To make her point, she says that the Laos Government offers concessions to Vietnamese workers by providing easy access to work permits and reducing tax payments. “Vietnamese workers definitely deserve priority when the Laos Government ponders the recruitment of foreign workers.”
To Hoan and his friends in Laos, better pay and job prospects are not the only impetus for them to leave their families and endure homesickness. “Living here enables us mingle into Laos culture and learn more about their lives and customs,” Hoan’s co-worker and room-mate, Nguyen Van Thong says.
“There’s one thing: We can speak English much better than working in Viet Nam because we only know a little Laos,” he adds. Thong says there is a big Vietnamese community in Laos and basic Vietnamese goods are on sale, so life is easy.
Untapped
According to Hai from the Vietnamese labour ministry, Viet Nam has 500,000 workers working under contract in 40 nations and territories world-wide. Remittances they send home each year are worth a total of 1.6-2 billion dollars, which is a vital part of the economy.

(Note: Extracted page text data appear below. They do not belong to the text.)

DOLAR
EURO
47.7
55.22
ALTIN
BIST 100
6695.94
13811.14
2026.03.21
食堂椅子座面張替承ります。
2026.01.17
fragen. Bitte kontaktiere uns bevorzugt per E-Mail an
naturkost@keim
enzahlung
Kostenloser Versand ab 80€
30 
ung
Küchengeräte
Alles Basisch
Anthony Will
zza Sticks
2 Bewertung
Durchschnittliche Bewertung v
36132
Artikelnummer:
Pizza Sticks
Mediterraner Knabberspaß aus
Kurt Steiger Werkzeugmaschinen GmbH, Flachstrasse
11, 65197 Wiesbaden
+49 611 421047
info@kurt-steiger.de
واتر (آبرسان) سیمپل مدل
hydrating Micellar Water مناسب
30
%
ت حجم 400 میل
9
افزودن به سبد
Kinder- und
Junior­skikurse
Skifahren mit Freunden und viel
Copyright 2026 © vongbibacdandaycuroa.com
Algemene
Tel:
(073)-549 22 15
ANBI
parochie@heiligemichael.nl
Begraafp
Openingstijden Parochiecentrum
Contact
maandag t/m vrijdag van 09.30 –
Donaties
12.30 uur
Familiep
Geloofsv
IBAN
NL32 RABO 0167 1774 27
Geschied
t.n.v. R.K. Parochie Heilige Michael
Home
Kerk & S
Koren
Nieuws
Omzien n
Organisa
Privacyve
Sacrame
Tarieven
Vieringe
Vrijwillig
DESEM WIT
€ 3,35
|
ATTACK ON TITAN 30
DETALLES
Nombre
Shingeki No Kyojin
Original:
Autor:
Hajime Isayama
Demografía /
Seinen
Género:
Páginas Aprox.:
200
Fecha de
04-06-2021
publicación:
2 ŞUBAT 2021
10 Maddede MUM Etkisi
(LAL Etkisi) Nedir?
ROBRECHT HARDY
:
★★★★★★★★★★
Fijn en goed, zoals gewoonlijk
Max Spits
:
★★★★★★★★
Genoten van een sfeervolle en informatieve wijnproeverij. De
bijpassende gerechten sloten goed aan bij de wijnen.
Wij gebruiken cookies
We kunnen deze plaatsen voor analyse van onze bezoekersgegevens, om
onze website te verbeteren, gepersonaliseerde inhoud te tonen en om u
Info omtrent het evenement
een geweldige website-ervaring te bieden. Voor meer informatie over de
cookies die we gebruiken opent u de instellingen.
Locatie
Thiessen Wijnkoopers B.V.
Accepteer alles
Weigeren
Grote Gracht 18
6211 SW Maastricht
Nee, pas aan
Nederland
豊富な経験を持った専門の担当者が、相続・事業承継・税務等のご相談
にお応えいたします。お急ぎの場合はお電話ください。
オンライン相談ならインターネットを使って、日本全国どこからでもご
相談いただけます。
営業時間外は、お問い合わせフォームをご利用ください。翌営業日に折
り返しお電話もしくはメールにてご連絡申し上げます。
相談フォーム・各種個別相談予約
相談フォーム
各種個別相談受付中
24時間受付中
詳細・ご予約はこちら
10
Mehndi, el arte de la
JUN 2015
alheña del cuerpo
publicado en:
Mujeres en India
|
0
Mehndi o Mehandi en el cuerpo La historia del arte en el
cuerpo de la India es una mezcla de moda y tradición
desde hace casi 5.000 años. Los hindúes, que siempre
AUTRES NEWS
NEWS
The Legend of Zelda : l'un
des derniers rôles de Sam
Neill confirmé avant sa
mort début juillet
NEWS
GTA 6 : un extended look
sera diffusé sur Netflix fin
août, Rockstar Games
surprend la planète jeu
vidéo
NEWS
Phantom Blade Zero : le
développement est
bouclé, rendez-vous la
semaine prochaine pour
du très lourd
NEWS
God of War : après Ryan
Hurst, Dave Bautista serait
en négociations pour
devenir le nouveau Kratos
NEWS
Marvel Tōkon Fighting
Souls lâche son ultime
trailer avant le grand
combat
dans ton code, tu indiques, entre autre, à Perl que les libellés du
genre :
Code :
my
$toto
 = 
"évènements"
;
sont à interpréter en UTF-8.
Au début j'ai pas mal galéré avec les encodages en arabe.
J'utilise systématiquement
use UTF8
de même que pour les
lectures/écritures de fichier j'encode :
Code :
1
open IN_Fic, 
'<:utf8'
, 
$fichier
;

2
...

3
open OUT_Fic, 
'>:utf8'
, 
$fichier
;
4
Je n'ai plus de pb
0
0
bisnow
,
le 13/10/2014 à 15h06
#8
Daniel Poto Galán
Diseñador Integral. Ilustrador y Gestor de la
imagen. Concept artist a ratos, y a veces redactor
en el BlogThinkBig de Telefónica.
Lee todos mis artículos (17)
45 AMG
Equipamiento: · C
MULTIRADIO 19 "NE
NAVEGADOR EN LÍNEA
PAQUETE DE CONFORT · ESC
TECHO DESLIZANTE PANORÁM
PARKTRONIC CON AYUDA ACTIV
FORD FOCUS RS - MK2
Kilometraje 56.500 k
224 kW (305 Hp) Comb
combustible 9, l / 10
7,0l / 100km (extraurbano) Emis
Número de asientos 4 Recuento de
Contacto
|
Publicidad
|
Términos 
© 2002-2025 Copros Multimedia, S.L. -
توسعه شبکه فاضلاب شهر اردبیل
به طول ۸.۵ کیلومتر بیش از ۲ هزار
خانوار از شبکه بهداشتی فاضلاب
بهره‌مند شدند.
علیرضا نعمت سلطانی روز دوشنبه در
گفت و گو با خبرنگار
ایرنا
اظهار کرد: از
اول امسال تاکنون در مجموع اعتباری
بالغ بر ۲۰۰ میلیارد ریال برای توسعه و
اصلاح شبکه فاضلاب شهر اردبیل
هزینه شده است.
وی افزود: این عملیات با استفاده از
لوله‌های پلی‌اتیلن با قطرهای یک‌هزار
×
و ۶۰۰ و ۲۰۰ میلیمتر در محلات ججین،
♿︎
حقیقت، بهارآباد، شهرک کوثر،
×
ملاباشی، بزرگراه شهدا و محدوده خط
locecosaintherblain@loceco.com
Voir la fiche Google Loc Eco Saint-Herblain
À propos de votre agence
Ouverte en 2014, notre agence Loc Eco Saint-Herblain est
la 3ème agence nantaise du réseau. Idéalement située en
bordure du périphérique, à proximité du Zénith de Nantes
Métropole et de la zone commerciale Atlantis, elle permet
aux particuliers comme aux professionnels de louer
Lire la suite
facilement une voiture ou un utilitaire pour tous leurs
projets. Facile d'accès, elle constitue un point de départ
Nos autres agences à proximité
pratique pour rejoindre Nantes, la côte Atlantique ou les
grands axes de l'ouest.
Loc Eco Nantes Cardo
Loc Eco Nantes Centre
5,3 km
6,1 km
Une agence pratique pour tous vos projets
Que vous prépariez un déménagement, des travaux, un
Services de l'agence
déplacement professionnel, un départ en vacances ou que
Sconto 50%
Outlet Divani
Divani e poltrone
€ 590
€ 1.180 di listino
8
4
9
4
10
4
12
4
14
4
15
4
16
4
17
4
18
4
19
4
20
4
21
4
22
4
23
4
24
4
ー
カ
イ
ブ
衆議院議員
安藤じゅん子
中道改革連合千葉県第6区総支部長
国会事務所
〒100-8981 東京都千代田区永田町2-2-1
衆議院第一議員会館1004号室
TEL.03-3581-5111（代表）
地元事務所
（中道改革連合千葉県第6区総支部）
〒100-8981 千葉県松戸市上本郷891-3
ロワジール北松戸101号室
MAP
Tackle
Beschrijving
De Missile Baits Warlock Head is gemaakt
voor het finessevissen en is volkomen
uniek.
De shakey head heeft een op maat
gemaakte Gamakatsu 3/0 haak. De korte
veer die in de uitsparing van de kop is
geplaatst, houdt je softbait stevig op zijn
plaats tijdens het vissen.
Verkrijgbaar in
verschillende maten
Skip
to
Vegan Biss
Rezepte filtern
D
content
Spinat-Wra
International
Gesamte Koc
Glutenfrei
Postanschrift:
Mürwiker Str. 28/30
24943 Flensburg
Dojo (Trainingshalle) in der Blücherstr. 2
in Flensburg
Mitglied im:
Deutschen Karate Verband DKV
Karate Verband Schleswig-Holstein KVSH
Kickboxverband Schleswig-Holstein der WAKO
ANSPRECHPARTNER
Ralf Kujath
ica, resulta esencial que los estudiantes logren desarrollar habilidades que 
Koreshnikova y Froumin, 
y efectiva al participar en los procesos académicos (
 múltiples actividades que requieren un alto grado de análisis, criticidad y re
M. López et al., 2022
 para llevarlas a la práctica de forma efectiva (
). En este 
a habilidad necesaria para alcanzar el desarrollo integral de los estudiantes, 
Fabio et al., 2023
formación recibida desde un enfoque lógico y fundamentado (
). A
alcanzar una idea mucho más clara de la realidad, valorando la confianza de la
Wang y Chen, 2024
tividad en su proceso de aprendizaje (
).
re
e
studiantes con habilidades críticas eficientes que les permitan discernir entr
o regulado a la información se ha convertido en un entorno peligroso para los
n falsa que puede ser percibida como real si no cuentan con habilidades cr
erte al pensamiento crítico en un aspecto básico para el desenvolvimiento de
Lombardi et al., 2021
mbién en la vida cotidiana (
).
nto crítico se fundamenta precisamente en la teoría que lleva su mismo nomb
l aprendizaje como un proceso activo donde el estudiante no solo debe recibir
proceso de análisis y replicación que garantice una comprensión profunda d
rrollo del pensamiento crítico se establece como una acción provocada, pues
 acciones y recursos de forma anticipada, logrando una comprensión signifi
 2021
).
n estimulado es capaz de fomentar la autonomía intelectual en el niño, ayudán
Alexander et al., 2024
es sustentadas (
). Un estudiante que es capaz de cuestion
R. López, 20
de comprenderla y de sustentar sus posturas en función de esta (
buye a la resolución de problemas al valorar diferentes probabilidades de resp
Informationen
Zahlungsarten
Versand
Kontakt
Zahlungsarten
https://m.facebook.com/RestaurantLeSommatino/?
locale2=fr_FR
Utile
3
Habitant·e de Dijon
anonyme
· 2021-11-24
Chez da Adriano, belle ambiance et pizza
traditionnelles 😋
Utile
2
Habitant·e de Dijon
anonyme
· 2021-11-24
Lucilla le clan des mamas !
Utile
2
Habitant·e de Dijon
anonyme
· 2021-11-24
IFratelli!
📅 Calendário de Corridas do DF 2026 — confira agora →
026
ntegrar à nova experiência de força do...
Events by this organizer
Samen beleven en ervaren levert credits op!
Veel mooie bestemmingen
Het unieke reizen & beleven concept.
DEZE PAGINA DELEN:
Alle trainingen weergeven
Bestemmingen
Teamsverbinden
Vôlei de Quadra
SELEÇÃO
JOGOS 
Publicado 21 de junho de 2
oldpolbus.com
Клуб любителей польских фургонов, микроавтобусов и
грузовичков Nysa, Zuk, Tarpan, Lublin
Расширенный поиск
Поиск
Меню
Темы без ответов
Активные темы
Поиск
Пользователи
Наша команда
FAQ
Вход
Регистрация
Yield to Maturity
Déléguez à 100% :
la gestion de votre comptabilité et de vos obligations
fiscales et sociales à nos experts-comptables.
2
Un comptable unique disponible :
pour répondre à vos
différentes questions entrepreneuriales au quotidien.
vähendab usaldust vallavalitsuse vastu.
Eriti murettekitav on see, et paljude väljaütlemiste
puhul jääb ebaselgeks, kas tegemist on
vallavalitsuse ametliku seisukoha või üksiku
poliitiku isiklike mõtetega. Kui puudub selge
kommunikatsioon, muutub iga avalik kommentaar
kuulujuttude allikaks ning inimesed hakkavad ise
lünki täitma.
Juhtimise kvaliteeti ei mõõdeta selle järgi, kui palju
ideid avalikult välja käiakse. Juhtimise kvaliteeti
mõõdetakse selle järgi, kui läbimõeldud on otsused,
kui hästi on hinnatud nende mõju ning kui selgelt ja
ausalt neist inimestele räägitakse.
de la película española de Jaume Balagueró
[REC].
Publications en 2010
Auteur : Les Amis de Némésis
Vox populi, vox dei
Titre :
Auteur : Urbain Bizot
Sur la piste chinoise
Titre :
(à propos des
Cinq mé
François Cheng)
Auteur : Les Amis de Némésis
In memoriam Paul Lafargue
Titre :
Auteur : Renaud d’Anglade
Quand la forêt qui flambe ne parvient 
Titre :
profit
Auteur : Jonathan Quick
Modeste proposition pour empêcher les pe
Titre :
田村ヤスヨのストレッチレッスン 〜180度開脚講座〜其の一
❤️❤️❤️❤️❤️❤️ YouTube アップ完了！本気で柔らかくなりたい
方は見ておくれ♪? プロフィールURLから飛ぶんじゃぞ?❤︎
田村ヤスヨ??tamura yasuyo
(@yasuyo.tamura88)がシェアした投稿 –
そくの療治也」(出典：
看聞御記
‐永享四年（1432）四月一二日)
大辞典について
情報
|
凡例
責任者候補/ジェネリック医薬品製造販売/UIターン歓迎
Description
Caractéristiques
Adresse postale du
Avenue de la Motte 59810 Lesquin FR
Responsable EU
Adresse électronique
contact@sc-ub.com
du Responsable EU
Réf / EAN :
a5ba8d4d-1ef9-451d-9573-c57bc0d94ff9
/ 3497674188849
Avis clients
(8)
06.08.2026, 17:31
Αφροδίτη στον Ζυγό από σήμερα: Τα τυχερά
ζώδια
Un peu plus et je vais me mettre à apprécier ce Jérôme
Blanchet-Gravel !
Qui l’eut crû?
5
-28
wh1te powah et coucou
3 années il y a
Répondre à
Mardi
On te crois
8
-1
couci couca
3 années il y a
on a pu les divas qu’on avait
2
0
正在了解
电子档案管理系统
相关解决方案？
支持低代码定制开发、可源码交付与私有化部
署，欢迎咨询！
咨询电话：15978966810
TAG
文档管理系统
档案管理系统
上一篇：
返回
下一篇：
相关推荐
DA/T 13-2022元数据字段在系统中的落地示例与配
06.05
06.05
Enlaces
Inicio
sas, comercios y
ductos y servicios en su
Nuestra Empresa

Seventy-five per cent of this half million are manual labourers, who lack skills, foreign languages, and sometimes a good working discipline, Hai says.
“We aim to raise the ratio of skilled workers and professionals being sent abroad, but it requires an all-out effort. It is hoped that after several years working in a foreign country, which is a real-life training school, skilled workers will be able to return home as senior staff to help develop national small-and-medium enterprises,” he says.
But there is little opportunity at present. A large number of Vietnamese workers have opted for wealthy regional nations such as Japan, South Korea and Malaysia, which are more in need of low-skilled workers. Hai says the Laos market is among a few that Viet Nam can rely on as a place to send skilled workers. The two countries share a border and there are long-standing friendly ties with the Laos people.
Nguyen Xuan An, general secretary of the Viet Nam Association of Manpower Supply, says that apart from companies with invested projects in Laos, none of Viet Nam’s 172 enterprises specialising in labour export have become involved.
The biggest movement of skilled and professional workers in the labour market is imminent. Viet Nam, together with nine other ASEAN nations, has agreed to allow citizens from member countries to work freely in each other’s country by 2015. The scheme, initiated by ASEAN leaders in 2007, is one of the main steps in the establishment of an ASEAN Community by 2020.
“We are deeply anxious in joining the scheme,” says Chanthavixay from the Laos labour ministry, “since our workers have pretty low qualifications and skills. While we strive hard to raise the level of our workers’ skills, we need to rely on support from other countries, like Viet Nam.”
The re-signing of the 17-year-old Viet Nam-Laos Labour Cooperation Pact this year is also expected to open a new chapter in skills sharing skills.
(This story and photos were produced under the Reporting Development in ASEAN series of IPS Asia-Pacific, a programme supported by the International Development Research Centre.)